Balve – Die 60.000 Euro Schadensersatz sind vom Tisch. Doch beendet ist der Streit zwischen den Balver Schützen und einem Sportevent-Anbieter noch nicht. Möglicherweise findet doch noch ein Indoor-Cycling in der Höhle statt.

Im Streit zwischen der St.-Sebastian-Schützenbruderschaft und dem Unternehmen „PK Fit sports and event group“ um die Indoor-Cycling-Veranstaltung in der Balver Höhle ist eine außergerichtliche Einigung derzeit noch nicht in Sicht. 

Situation zehrt an Nerven der Schützen

Wie Vorsitzender Christoph Rapp auf Anfrage sagte, stehe ein Treffen der Anwälte der beiden Parteien noch aus. Wenn dieses gelaufen ist, werde sich die Bruderschaft zunächst mit ihrem Anwalt beraten. Erst dann sei auch abzusehen, ob es ein Wiedersehen vor dem Arnsberger Landgericht gibt. In jedem Fall zehre die ganze Situation sehr an den Nerven der ehrenamtlichen Vorstandsmitglieder. 

Klage nach Absage angedroht

Das Unternehmen aus Rheinland-Pfalz wollte die Bruderschaft zunächst auf 60 000 Euro verklagen, weil dieses nach 2016 und 2017 keine weiteren Indoor-Cycling-Veranstaltungen in der Höhle mehr durchführen durfte und berief sich dabei auf einen geschlossenen Vertrag.
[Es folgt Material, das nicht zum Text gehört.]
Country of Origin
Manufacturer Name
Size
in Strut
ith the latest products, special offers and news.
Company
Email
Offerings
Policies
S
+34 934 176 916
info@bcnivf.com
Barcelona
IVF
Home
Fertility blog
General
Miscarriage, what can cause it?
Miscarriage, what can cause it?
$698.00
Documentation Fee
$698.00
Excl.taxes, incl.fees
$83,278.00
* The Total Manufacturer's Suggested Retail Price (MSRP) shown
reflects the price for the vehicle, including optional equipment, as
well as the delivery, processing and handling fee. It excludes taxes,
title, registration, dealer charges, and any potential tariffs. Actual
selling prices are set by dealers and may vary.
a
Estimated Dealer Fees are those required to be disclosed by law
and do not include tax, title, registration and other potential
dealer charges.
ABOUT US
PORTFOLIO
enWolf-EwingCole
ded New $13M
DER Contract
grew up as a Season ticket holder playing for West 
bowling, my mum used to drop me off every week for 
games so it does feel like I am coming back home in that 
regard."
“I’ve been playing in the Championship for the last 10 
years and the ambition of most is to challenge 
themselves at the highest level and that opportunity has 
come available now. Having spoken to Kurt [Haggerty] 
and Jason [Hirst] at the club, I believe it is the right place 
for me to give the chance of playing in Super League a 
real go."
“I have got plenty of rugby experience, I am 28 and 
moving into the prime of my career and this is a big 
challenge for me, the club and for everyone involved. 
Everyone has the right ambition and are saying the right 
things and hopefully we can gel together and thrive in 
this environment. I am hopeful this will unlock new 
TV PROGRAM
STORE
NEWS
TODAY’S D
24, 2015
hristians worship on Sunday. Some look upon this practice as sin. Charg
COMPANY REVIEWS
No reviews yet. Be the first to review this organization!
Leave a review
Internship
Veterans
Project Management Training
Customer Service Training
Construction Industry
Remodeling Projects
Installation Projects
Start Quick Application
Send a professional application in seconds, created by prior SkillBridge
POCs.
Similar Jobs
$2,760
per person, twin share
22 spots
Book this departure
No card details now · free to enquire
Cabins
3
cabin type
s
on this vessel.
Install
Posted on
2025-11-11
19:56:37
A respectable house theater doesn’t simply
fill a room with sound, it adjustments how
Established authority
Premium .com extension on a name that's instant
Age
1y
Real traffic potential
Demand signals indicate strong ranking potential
Dies sahen nicht nur die Schützen anders, sondern auch der Richter in der Verhandlung: Die hohe Schadensersatzforderung war schnell vom Tisch, beide Seiten zeigten sich schließlich gesprächsbereit für eine außergerichtliche Einigung. 

2020 nochmal Indoor-Cycling?

Diese sieht vor, dass wahrscheinlich 2020 noch einmal eine solche Veranstaltung in der Höhle stattfinden soll. Allerdings in einer zeitlich deutlich abgespeckten Version, nachdem es Beschwerden über den Lärm gegeben hatte

„Zwar ist die 60 000-Euro-Forderung erledigt, aber wir wissen letztendlich weiterhin nicht, was finanziell noch auf uns zukommt. Allein die Anwalt- und Gerichtskosten könnten enorm werden. Deshalb wollen wir schnellstmöglich Klarheit“, sagte Rapp.